Embryos are also suitable for biopsy even on the 3rd and 4th days. However, during this period, the embryos may be mosaic. In other words, some of the cells may be chromosomally normal and some may be abnormal. This type of embryos can correct themselves in the future with their self-correction abilities, and turn into embryos with a completely normal chromosomal structure. If embryo biopsy is performed in the early period, the probability of giving false negative results, such as accepting a normal embryo as abnormal, increases. Therefore, the most accurate approach is to perform the biopsy of embryos in the blastocyst stage.

Embryo biopsy procedure is performed under the microscope with special pipettes and by embryologists with enough training and experience in this field. The duration of the procedure is short and does not cause any harm to the embryo. The biopsied embryos are then individually frozen using the ultra-fast freezing method called vitrification. Partial loss of viability or complete disruption/loss of viability after freeze-thawing procedure may be experienced in less than 5% of all embryos.

Published studies have not shown an increased incidence of birth defects in IVF infants transferred after performing biopsy and freeze-thaw, compared with IVF infants transferred without embryo biopsy and resulting in birth.

2. What genetic defects can be detected with NGS-based PGS?

First of all, it should be mentioned that NGS-based PGS is a preimplantation genetic screening method and can be used in the detection of numerical and structural imbalances in chromosomes. This test also has a certain limit. NGS-based PGS for aneuploidy screening cannot detect particularly familial single-gene diseases, and cannot rule out uniparental disomy, chromosomal imbalances including deletions and duplications below 6Mb (mega base). Also, PGS can detect some chromosomal set increases, polyploidies, but cannot detect whether the embryo is polyploid or not in polyploids where the sex chromosomes are also in their normal multiples (triploidy 69, XXX and tetraploid 92, XXXX or 92, XXYY), it assumes normal.

3. According to age groups, what is the probability of normality and of pregnancy with the transfer of a normal embryo after NGS-PGS?

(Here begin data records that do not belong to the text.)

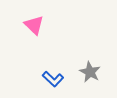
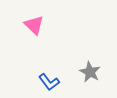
blue L-shape: moved 4 px left, 3 px down; rotated 10 degrees clockwise
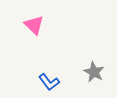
gray star: moved 4 px right
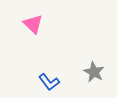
pink triangle: moved 1 px left, 1 px up
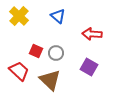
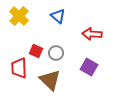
red trapezoid: moved 3 px up; rotated 135 degrees counterclockwise
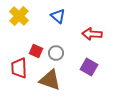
brown triangle: rotated 25 degrees counterclockwise
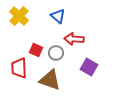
red arrow: moved 18 px left, 5 px down
red square: moved 1 px up
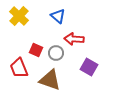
red trapezoid: rotated 20 degrees counterclockwise
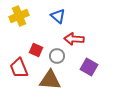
yellow cross: rotated 24 degrees clockwise
gray circle: moved 1 px right, 3 px down
brown triangle: rotated 15 degrees counterclockwise
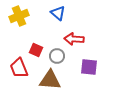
blue triangle: moved 3 px up
purple square: rotated 24 degrees counterclockwise
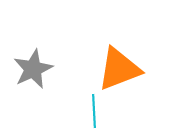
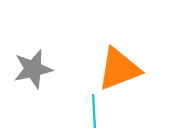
gray star: rotated 12 degrees clockwise
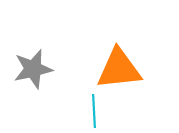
orange triangle: rotated 15 degrees clockwise
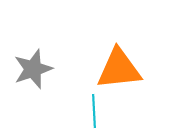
gray star: rotated 6 degrees counterclockwise
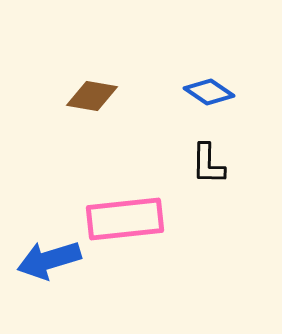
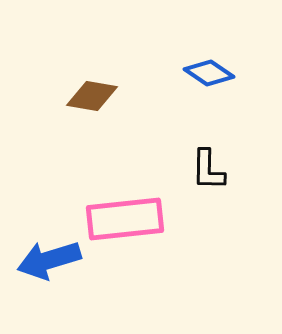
blue diamond: moved 19 px up
black L-shape: moved 6 px down
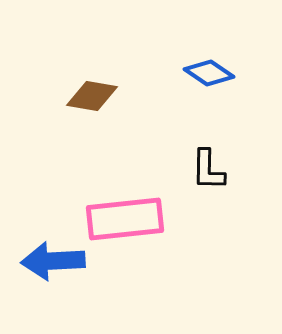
blue arrow: moved 4 px right, 1 px down; rotated 14 degrees clockwise
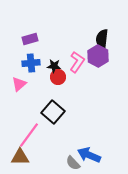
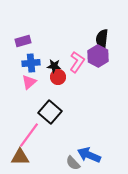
purple rectangle: moved 7 px left, 2 px down
pink triangle: moved 10 px right, 2 px up
black square: moved 3 px left
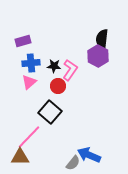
pink L-shape: moved 7 px left, 8 px down
red circle: moved 9 px down
pink line: moved 2 px down; rotated 8 degrees clockwise
gray semicircle: rotated 98 degrees counterclockwise
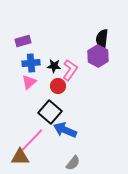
pink line: moved 3 px right, 3 px down
blue arrow: moved 24 px left, 25 px up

It is known that the probability of an embryo being chromosomally normal decreases with increasing age. For this reason, pregnancy rates have been decreasing dramatically due to the increasing age of women, especially in IVF attempts without PGS. In the analyzes performed with NGS-PGS in women under the age of 40, the probability of the embryos to be normal is 40-60%, while this rate drops dramatically to below 20% in the over 40 years old group.

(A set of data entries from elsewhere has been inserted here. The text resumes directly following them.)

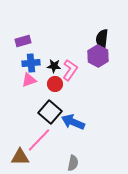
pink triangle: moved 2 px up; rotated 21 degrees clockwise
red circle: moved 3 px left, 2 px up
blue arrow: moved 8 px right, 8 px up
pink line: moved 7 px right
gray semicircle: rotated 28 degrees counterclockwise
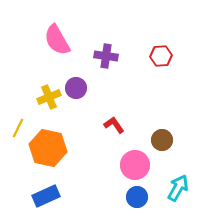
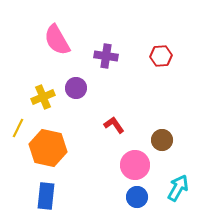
yellow cross: moved 6 px left
blue rectangle: rotated 60 degrees counterclockwise
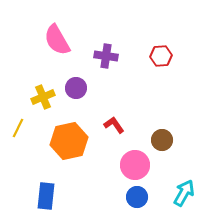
orange hexagon: moved 21 px right, 7 px up; rotated 24 degrees counterclockwise
cyan arrow: moved 6 px right, 5 px down
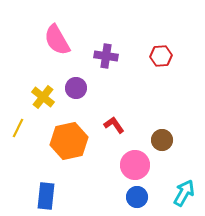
yellow cross: rotated 30 degrees counterclockwise
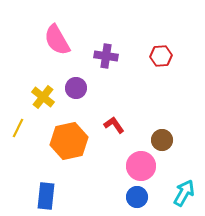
pink circle: moved 6 px right, 1 px down
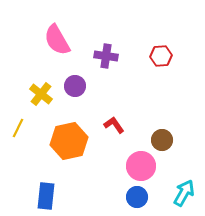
purple circle: moved 1 px left, 2 px up
yellow cross: moved 2 px left, 3 px up
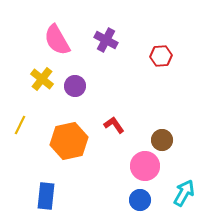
purple cross: moved 16 px up; rotated 20 degrees clockwise
yellow cross: moved 1 px right, 15 px up
yellow line: moved 2 px right, 3 px up
pink circle: moved 4 px right
blue circle: moved 3 px right, 3 px down
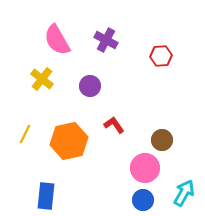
purple circle: moved 15 px right
yellow line: moved 5 px right, 9 px down
pink circle: moved 2 px down
blue circle: moved 3 px right
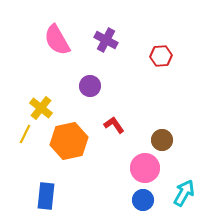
yellow cross: moved 1 px left, 29 px down
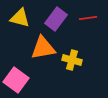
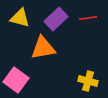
purple rectangle: rotated 10 degrees clockwise
yellow cross: moved 16 px right, 21 px down
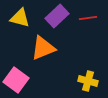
purple rectangle: moved 1 px right, 3 px up
orange triangle: rotated 12 degrees counterclockwise
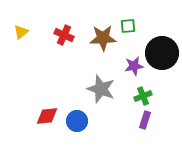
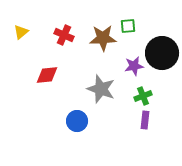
red diamond: moved 41 px up
purple rectangle: rotated 12 degrees counterclockwise
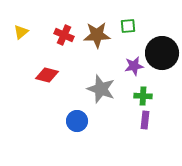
brown star: moved 6 px left, 3 px up
red diamond: rotated 20 degrees clockwise
green cross: rotated 24 degrees clockwise
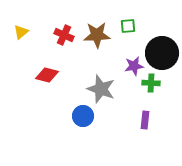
green cross: moved 8 px right, 13 px up
blue circle: moved 6 px right, 5 px up
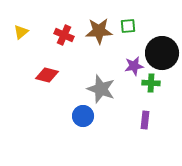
brown star: moved 2 px right, 4 px up
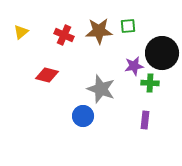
green cross: moved 1 px left
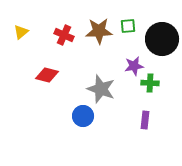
black circle: moved 14 px up
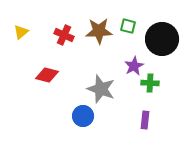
green square: rotated 21 degrees clockwise
purple star: rotated 18 degrees counterclockwise
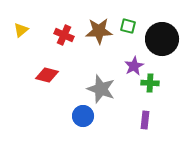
yellow triangle: moved 2 px up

While the pregnancy rates of below 20% can be obtained with the transfer of an embryo that has not been genetically screened with NGS in women over the age of forty, the pregnancy rates close to 40-50% can be reached with the transfer of an embryo diagnosed as chromosomally normal with NGS.

4. If pregnancy occurs in the in vitro fertilization attempt in which the embryo with PGS was transferred, is prenatal genetic testing still recommended?

Although the accuracy of the NGS-based PGS method, in which numerical and structural chromosomal analysis is performed, is very high, there is still the possibility for the test not to detect some disorders and false positives. For this reason, with the recommendation of the doctor performing your pregnancy follow-up, invasive or non-invasive prenatal tests can be applied to detect the accuracy of either the PGS test or other genetic abnormalities that may develop during pregnancy which cannot be detected by the PGS test.